══ Data records ══

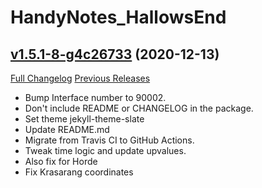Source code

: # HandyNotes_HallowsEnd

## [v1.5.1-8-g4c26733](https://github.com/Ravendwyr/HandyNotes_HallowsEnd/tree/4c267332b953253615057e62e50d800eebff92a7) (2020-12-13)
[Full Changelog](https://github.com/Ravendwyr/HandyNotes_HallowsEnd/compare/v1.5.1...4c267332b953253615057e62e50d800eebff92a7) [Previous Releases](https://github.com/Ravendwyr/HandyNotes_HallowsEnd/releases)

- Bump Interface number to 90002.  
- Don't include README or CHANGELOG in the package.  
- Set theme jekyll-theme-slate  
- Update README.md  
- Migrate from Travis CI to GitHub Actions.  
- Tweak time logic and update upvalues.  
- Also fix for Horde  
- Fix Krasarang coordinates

═══
══ Data records ══

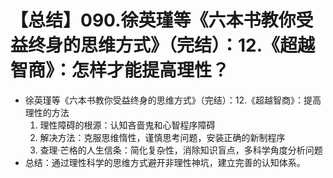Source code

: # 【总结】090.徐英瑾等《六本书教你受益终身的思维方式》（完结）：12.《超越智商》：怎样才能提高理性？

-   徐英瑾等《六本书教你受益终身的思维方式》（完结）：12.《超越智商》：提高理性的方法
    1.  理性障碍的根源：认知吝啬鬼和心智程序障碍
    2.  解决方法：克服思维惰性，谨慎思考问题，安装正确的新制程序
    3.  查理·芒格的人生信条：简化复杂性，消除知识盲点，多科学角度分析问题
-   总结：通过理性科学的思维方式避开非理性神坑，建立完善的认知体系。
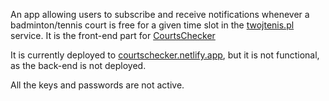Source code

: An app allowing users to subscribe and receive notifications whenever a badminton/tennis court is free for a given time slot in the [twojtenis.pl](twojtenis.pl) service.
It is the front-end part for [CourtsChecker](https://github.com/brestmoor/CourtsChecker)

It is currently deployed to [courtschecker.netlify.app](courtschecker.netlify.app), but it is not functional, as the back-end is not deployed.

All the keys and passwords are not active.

═══
══ Data records ══

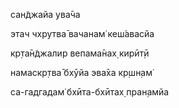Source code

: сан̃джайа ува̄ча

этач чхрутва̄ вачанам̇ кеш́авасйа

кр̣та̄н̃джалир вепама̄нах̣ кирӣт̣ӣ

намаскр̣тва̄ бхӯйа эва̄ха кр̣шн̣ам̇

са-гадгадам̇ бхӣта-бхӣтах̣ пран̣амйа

═══

» To-do item: In the material above, locate the line containing "намаскр̣тва̄ бхӯйа эва̄ха кр̣шн̣ам̇" and the line containing "са-гадгадам̇ бхӣта-бхӣтах̣ пран̣амйа". Transcribe exactly those two lines and every line between them, and nothing more.

» Result of the task:
намаскр̣тва̄ бхӯйа эва̄ха кр̣шн̣ам̇

са-гадгадам̇ бхӣта-бхӣтах̣ пран̣амйа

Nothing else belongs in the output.